Deixe o novo entrar!

Deixe o novo entrar. E ficar.


Queridos guaporenses... não sei se vocês já repararam na sutil e transparente rede de pessoas que, unidas, mantém-se sempre nos mesmos lugares, ocupando os mesmos cargos, nas mesmas instituições, empresas, entidades.
É uma força muito discreta, e só é sentida realmente quando alguém tenta ocupar um cargo de destaque em algum lugar... sem ser convidado.

Não estou aqui dizendo que é errado possuir um grupo forte de pessoas capacitadas, que são uma corrente firme nas instituições, partidos, associações. Pelo contrário, isso é muito bom.

Estou dizendo que o novo não mata, ele engorda. Ele agrega. Mas ele também pode gerar sombra aos velhos conceitos, suplantando-os, superando-os. E aí está o problema. As pessoas tem medo de perder o lugar.

Meus queridos... imaginemos que Guaporé só contasse, por exemplo, com um talentoso arquiteto. E este arquiteto gostasse de tudo quadrado. As primeiras obras seriam diferentes, inovadoras. Um deslumbre. Ele conseguiria manter sua criatividade até a quinta, sexta, sétima obra... mas, e depois? Suas linhas arquitetônicas seriam comuns.

Aí, vem um segundo arquiteto, e humildemente constrói uma obra redonda.

Qual iria se destacar?

Receber na sua entidade alguém que pensa diferente, que tem sangue novo, novos conceitos, não significa que você não seja talentoso, criativo e capaz. Significa apenas que, talvez, por se repetir tantas vezes, tenha caído na mesmice. E é isso que precisamos evitar.

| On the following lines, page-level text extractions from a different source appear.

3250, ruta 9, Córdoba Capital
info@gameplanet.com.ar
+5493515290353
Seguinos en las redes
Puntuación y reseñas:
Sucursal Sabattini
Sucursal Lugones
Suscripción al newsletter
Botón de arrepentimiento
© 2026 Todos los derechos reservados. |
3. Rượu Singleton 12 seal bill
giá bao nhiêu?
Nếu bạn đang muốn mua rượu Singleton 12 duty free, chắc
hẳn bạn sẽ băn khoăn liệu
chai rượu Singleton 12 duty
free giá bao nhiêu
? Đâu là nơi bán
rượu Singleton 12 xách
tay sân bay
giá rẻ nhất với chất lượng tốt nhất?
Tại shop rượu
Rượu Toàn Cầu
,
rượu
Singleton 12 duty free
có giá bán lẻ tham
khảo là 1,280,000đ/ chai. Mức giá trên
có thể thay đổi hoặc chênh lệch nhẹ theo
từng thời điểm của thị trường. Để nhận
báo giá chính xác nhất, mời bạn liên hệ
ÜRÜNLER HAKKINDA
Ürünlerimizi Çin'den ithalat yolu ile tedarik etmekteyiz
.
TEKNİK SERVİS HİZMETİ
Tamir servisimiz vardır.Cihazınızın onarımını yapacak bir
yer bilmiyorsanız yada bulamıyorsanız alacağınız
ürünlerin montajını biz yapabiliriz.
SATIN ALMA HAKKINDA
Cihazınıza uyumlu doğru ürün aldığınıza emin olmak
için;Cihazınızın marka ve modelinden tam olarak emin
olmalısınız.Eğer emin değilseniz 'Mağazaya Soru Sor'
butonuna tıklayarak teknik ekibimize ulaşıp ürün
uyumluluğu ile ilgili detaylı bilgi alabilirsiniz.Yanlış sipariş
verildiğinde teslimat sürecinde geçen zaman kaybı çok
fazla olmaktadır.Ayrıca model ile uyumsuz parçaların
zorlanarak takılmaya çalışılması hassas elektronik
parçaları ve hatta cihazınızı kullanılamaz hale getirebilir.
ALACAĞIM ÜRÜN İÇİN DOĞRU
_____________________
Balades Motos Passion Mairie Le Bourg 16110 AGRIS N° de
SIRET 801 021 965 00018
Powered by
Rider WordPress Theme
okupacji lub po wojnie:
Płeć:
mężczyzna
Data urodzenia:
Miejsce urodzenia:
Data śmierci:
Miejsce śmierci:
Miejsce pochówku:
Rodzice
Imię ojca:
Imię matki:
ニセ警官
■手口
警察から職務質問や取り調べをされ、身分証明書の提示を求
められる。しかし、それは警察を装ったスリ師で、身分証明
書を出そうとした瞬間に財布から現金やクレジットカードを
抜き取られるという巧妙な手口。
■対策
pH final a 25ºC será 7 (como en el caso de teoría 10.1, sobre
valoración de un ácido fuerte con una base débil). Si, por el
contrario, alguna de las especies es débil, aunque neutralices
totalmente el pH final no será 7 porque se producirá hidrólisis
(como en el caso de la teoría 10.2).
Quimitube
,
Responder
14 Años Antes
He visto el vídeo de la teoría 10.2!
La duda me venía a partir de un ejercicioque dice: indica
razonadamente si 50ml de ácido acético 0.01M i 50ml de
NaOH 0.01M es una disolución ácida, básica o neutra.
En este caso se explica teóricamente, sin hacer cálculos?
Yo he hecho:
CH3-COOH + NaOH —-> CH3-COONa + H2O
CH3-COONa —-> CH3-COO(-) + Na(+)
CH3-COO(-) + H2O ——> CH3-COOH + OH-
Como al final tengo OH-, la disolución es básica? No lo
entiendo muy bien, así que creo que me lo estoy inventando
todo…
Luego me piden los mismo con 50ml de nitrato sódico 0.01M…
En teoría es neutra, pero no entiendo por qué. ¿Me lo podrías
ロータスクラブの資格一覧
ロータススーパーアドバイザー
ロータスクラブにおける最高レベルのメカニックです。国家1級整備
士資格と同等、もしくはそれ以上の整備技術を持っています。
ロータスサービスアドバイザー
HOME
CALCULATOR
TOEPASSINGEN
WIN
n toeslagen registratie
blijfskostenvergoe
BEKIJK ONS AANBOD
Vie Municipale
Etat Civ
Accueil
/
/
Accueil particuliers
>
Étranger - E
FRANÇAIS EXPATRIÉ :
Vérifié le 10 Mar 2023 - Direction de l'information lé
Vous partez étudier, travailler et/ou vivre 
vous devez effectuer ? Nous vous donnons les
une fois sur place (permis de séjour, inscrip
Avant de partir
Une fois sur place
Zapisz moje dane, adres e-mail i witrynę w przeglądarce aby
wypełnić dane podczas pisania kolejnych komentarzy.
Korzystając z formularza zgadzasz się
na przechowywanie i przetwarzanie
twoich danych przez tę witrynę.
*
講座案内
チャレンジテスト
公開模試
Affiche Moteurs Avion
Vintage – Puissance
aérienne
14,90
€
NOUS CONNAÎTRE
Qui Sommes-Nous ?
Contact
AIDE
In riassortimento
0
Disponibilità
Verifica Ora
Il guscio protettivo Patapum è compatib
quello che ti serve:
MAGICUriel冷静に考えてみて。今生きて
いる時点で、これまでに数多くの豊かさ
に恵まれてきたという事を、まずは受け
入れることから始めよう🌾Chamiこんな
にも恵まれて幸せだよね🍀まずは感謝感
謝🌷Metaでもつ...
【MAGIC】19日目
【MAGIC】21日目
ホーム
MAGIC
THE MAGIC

Mas não é o que acontece. Quando os gatinhos do partido político tal estão todos abanando seus rabinhos brancos na direção de uma eleição, e surge, entre eles um gatinho de rabo preto... automaticamente, o chefe maior do partido propõe: que tal você descolorir seu rabo e seguir conosco?
Se o gatinho em questão não aceitar... ele tem o rabo cortado.

Pois bem... só quem entrou hoje na empresa com ideias novas, só quem entrou hoje no partido com novos conceitos, só quem ingressou hoje na entidade com uma nova forma de ver uma associação, sabe o quanto é forte esta rede que evita o novo em Guaporé ( e em todos os lugares do mundo, onde as pessoas disputam, a faca, seu lugar ao sol).

Mas apesar de todos os esforços, voluntários ou não (porque o medo faz com que as pessoas tomem atitudes sem se darem conta), para impedir o novo de entrar... ele vem.

E por vir, ele se destaca. E por se destacar, ele atrai muita inveja. E por ser invejado e perseguido, ele se fortalece. E por se fortalecer, ele sobrevive.

E se for bom, ele cria raízes, e se perpetua.
Se não for bom... será apenas mais um vento que passou...

Não precisamos temer o que é novo. Precisamos abrir as portas para ele, crescer e aprender com ele. Para construir o novo, não é preciso desconstruir o passado.

Pensemos nisso.

“É você, que ama o passado e que não vê... que o novo sempre vem...” * Elis Regina

Um comentário:

  1. Minha querida, a falta de capacidade das pessoas medíocres, faz com que elas temam pessoas mais capacitadas e criativas. Por isso, há tanto bloqueio para novos profissionais e novas ideias.